Exercise brief:
Reproduce verbatim the stretch of the WAL reader message below, starting at "I believe this" and ending at "thoughts on this?".

At Tue, 01 Aug 2023 15:28:54 +0900 (JST), Kyotaro Horiguchi 
<horikyota....@gmail.com> wrote in 
> I thoght that the failure on a stanby results in continuing to retry
> reading the next record. However, I found that there's a case where
> start process stops in response to OOM [1].

I've examined the calls to
MemoryContextAllocExtended(..,MCXT_ALLOC_NO_OOM). In server recovery
path, XLogDecodeNextRecord is the only function that uses it.

So, there doesn't seem to be a problem here. I proceeded to test the
idea of only varifying headers after an allocation failure, and I've
attached a PoC.

- allocate_recordbuf() ensures a minimum of SizeOfXLogRecord bytes
  when it reutnrs false, indicating an allocation failure.

- If allocate_recordbuf() returns false, XLogDecodeNextRecord()
  continues to read pages and perform header checks until the
  total_len reached, but not copying data (except for the logical
  record header, when the first page didn't store the entire header).

- If all relevant WAL pages are consistent, ReadRecord concludes with
  an 'out of memory' ERROR, which then escalates to FATAL.

I believe this approach is sufficient to determine whether the error
is OOM or not. If total_len is currupted and has an excessively large
value, it's highly unlikely that all subsequent pages for that length
will be consistent.

Do you have any thoughts on this?

regards.

-- 
Kyotaro Horiguchi
NTT Open Source Software Center
diff --git a/src/backend/access/transam/xlogreader.c 
b/src/backend/access/transam/xlogreader.c
index c9f9f6e98f..a6c57d50bf 100644
--- a/src/backend/access/transam/xlogreader.c
+++ b/src/backend/access/transam/xlogreader.c
@@ -150,6 +150,7 @@ XLogReaderAllocate(int wal_segment_size, const char *waldir,
                return NULL;
        }
        state->errormsg_buf[0] = '\0';
+       state->errormsg_fatal =false;
 
        /*
         * Allocate an initial readRecordBuf of minimal size, which can later be
@@ -196,6 +197,7 @@ XLogReaderFree(XLogReaderState *state)
 static bool
 allocate_recordbuf(XLogReaderState *state, uint32 reclength)
 {
+       static char fallback_buf[SizeOfXLogRecord];
        uint32          newSize = reclength;
 
        newSize += XLOG_BLCKSZ - (newSize % XLOG_BLCKSZ);
@@ -224,9 +226,12 @@ allocate_recordbuf(XLogReaderState *state, uint32 
reclength)
                pfree(state->readRecordBuf);
        state->readRecordBuf =
                (char *) palloc_extended(newSize, MCXT_ALLOC_NO_OOM);
+
        if (state->readRecordBuf == NULL)
        {
-               state->readRecordBufSize = 0;
+               /* failed to allocate buffer. use the fallback buffer instead */
+               state->readRecordBufSize = SizeOfXLogRecord;
+               state->readRecordBuf = fallback_buf;
                return false;
        }
        state->readRecordBufSize = newSize;
@@ -547,6 +552,7 @@ XLogDecodeNextRecord(XLogReaderState *state, bool 
nonblocking)

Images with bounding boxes

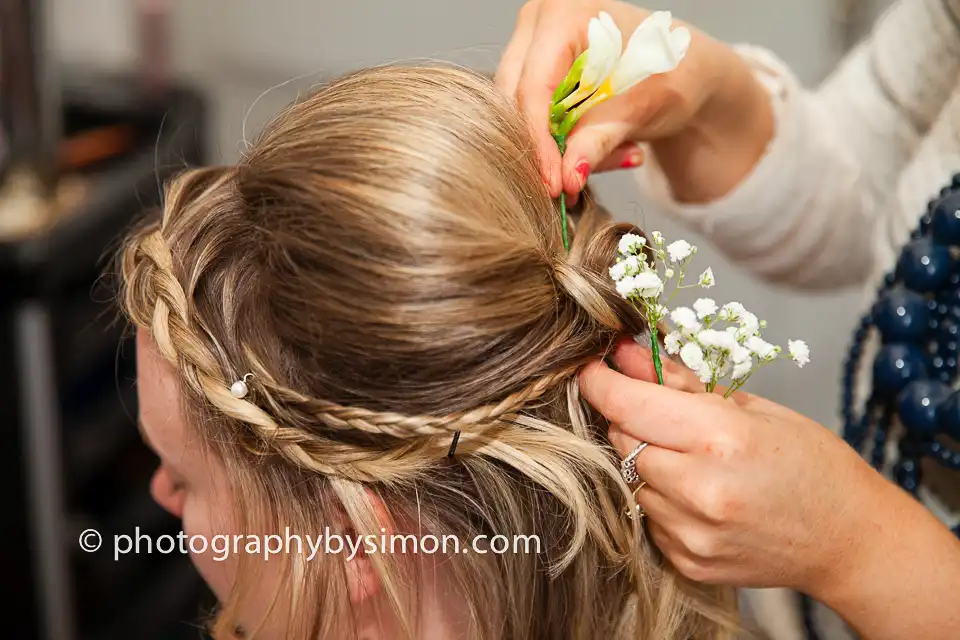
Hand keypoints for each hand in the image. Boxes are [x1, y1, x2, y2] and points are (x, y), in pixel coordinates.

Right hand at [496, 0, 773, 203]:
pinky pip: (530, 116)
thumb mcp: (641, 109)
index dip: (541, 142)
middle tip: (572, 185)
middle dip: (546, 148)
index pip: (535, 88)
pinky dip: (561, 141)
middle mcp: (539, 22)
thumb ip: (599, 141)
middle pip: (517, 100)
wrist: (685, 71)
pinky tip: (598, 149)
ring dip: (558, 147)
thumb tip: (568, 177)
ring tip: (613, 155)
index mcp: (564, 14)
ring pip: (520, 113)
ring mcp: (531, 44)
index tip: (554, 184)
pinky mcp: (532, 70)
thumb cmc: (672, 73)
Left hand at [579, 339, 885, 595]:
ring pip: (631, 479)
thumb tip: (627, 352)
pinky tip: (703, 496)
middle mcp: (701, 489)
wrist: (848, 540)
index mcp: (721, 438)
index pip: (627, 404)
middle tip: (668, 418)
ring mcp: (693, 532)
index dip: (600, 382)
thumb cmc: (811, 463)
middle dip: (632, 420)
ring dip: (648, 463)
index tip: (591, 368)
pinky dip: (663, 499)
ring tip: (697, 462)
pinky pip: (648, 516)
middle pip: (622, 439)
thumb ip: (680, 380)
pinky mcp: (688, 562)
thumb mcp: (752, 407)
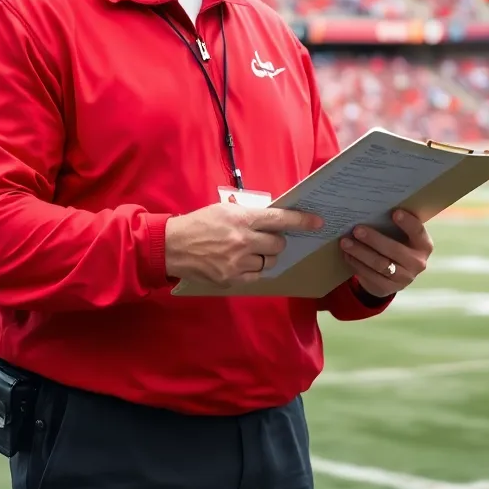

Result:
I believe this approach is sufficient to determine whether the error
is OOM or not. If total_len is currupted and has an excessively large
value, it's highly unlikely that all subsequent pages for that length
will be consistent.

Do you have any thoughts on this?